Binance Introduces Tiered Negative Balance Thresholds in Portfolio Margin Accounts

Binance is introducing tiered negative balance thresholds for its Portfolio Margin accounts, starting May 17, 2025. This change affects how interest fees are calculated for users with negative balances. The new system will categorize users based on their VIP level and implement different thresholds for various assets. A daily interest fee will be charged at 00:00 (UTC) if the user’s negative balance exceeds the threshold.
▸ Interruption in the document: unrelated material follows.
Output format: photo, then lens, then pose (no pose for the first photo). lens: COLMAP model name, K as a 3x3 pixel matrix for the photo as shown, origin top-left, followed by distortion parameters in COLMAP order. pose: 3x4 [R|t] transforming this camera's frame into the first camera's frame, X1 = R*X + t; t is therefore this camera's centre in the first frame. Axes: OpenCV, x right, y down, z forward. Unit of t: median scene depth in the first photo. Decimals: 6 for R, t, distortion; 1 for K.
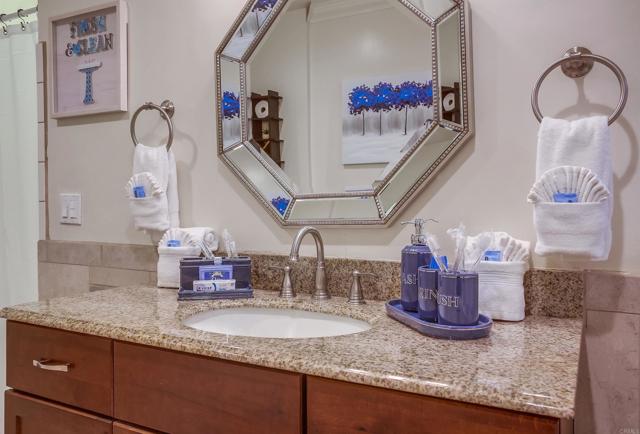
lens RADIAL K [[506.7, 0, 317.2], [0, 506.7, 212.9], [0, 0, 1]] dist [-0.004132, -0.001807]
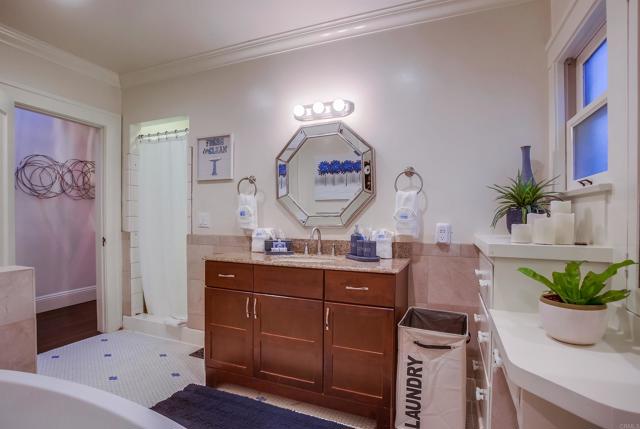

The calculation is based on the Binance Margin Borrow Daily Interest Rate and uses the formula: `Interest Fee = abs(NegativeBalance) * dailyInterestRate` . For example, a VIP 9 user with a negative balance of 10,050 USDT might face a fee of only 0.05 USDT if the daily interest rate for USDT is 0.1%. The threshold calculation follows: `NegativeBalance = min(totalAssetBalanceAcrossPMAccounts + negative_threshold, 0)`. Users with a negative balance need to ensure their Unified Maintenance Margin Ratio (uniMMR) exceeds the liquidation threshold of 105% to allow for these balances. 24-hour notice should be given before any potential interest accrual on Cross Margin Account for Auto Repay users. Binance recommends referring to the original English version of the announcement for the most accurate information, as translated versions may have discrepancies.